End of Quarter Work
General
Each individual knows best what the best use of their time is over the next week.
We trust your judgement. At the same time, we urge you to push yourself just a bit
more on classwork and other investments in your future than you might feel you want to.
That said:
- There is no final exam.
- Lab 4 and the final exercise are optional.
- If you do them it cannot lower your grade relative to the grade you'd get if you hadn't done them.
Grading will be done normally, as if times were normal. If your grade is above your average through Lab 3,
the new grade raises it. If your grade is below your average through Lab 3, it is not lowered.
- There is a symbolic reward for each of the two non-mandatory items that remain. (That means there will be
some credit for doing each, but the credit will be worth way under the amount required to change the final grade
by a 10th of a point -- .03, for instance.)
- There are two options for the final exercise.
For what it's worth, I feel that if you take seriously what is being asked, that you take responsibility
for deciding what's best for you and then carry that out, that you should take pride in doing so no matter
what your decision is.
Lab 4
- Completion of Lab 4 is optional, as explained above. There is no penalty for not handing it in.
- The due date has been extended through the weekend.
- Grading will be in-person, so the extension is really until your grading session.
- If your partner decides not to continue working on it, you can still schedule a grading session and receive credit for
what you have done, even if the project isn't working.
Final Exam Activity
- It's optional, as explained above.
- If you do it, please hand in your work by Saturday morning, June 13.
- I will read and grade all submissions.
- There are two options to choose between.
- What to do for each is explained below.
- Turn-in is on Canvas.
- I encourage you to at least read the abstracts (first few paragraphs) of each paper cited by Option 1 whether you intend to
do that exercise or not (including if you intend to choose neither option).
Option 1
I have selected three papers from the most recent
Symposium on Operating Systems Principles (SOSP). SOSP is one of the top research conferences in operating systems. It is very competitive to get a paper accepted to it.
The exercise is:
- Select one of the papers and read it.
- Spend some reasonable effort on it. It is expected that it will be challenging to read - the intended audience is
researchers in operating systems. I'm hoping that you will learn things from reading the paper, and that takes some work.
At the same time, I'm not expecting you to feel that you understand everything the paper says. (That's usually challenging
for anyone, including the target audience.) Spend "reasonable time" on it, and stop when you've reached the point of diminishing returns in what you're gaining per 10 minutes spent.
- Create and hand in "appropriate length" report that addresses at least the following:
- Your name
- Title of the paper you're writing about
- What is the paper about? What issue does it address?

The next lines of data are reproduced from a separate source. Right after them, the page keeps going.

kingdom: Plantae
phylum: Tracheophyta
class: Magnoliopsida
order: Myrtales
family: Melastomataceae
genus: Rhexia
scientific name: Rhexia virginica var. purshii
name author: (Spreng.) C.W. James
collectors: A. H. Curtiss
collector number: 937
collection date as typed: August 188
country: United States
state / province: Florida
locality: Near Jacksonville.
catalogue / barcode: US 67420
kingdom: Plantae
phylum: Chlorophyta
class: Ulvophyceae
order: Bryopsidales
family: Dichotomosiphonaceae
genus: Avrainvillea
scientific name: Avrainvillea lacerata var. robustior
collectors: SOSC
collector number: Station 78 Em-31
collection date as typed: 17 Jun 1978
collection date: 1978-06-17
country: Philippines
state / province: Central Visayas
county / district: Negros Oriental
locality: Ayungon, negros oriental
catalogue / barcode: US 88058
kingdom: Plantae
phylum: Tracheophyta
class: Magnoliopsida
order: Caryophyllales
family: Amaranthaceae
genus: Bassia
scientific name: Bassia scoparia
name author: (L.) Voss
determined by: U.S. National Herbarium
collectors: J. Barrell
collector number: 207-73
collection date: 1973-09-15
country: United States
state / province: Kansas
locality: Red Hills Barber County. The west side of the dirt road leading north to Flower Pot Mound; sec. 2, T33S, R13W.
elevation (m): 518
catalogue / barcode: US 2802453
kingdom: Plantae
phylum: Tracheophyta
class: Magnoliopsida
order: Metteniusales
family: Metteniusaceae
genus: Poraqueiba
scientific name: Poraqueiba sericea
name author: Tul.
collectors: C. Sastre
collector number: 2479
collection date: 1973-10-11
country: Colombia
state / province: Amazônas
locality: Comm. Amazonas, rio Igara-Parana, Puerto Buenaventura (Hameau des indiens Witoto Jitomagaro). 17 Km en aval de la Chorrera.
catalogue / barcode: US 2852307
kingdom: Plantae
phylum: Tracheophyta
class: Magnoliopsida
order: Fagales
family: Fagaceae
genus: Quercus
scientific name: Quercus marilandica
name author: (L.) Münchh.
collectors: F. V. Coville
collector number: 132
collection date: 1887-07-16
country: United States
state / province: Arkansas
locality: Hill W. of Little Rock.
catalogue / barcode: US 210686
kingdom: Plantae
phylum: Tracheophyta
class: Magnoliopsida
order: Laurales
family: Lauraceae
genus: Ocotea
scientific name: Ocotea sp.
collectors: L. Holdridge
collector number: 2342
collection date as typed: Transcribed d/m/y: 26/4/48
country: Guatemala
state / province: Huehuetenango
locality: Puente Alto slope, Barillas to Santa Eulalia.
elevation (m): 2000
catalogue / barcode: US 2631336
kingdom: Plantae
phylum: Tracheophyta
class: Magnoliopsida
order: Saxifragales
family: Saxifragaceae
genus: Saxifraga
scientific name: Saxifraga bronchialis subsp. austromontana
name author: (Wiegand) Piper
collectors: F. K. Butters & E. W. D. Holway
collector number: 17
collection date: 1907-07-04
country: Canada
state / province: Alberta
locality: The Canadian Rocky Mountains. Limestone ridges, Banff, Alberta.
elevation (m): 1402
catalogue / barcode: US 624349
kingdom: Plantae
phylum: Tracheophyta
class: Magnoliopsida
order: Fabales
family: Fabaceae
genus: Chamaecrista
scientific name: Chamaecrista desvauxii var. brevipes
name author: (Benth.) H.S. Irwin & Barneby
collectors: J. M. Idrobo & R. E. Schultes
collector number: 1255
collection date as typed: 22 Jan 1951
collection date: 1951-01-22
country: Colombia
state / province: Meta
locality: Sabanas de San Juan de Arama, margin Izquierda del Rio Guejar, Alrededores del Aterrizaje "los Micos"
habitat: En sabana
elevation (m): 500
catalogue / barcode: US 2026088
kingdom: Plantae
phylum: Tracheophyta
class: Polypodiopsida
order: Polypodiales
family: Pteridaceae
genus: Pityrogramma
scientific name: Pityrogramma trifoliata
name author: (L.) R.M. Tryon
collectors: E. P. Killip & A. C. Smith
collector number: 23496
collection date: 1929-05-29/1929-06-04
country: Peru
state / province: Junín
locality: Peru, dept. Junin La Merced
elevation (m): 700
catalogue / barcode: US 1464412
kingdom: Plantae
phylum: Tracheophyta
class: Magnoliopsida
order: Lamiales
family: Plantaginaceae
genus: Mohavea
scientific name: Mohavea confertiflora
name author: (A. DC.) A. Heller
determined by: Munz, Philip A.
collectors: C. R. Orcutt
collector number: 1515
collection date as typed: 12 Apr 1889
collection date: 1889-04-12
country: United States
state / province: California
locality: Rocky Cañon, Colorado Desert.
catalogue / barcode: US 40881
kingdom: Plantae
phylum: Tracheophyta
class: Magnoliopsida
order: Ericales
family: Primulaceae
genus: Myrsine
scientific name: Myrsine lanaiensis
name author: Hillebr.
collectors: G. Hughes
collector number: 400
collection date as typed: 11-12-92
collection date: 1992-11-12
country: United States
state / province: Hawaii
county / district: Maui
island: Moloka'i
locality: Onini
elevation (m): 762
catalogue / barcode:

Why is that issue important?
- What is the paper's contribution to knowledge related to its issue? How might the world be changed by the
paper's results?
- What topics from CSE 451 this quarter were directly useful to you when reading the paper, and how were they relevant?
- What did you learn from the paper? How did it go beyond what we talked about this quarter?
- If there were aspects of the paper you ended up unclear about, what were they? Were there such large gaps between
the background you got from 451 and the place the paper started from that you felt unsure if you understood what it was
saying? If so, can you describe what you think was missing from your background knowledge?
- Short and straight to the heart of the matter, rather than exhaustive detail, is always better. "e=mc2"
rather than "If a body gives off the energy L in the form of radiation, its mass diminishes by L/V2.
This equation is approximated by neglecting magnitudes of fourth and higher orders of a series expansion."
(Thanks, Wikipedia.)
Here are the papers. I've ordered them from what I guess is least challenging to most challenging. (To see
the full paper, click on the big red PDF buttons on the pages these links take you to.)
Option 2
IF you have have created a detailed study gude for this course, you can:
- Submit it. (You still own it. We won't use it for anything.)
- Submit a 1-page "most critical points" summary of it.
The one page limit is not intended to make this almost no work, it's intended to make it hard.
You have to distill what you have down to a single page (without using font size tricks).
Presumably that will require thinking about all the content and finding some way to express only the most important points.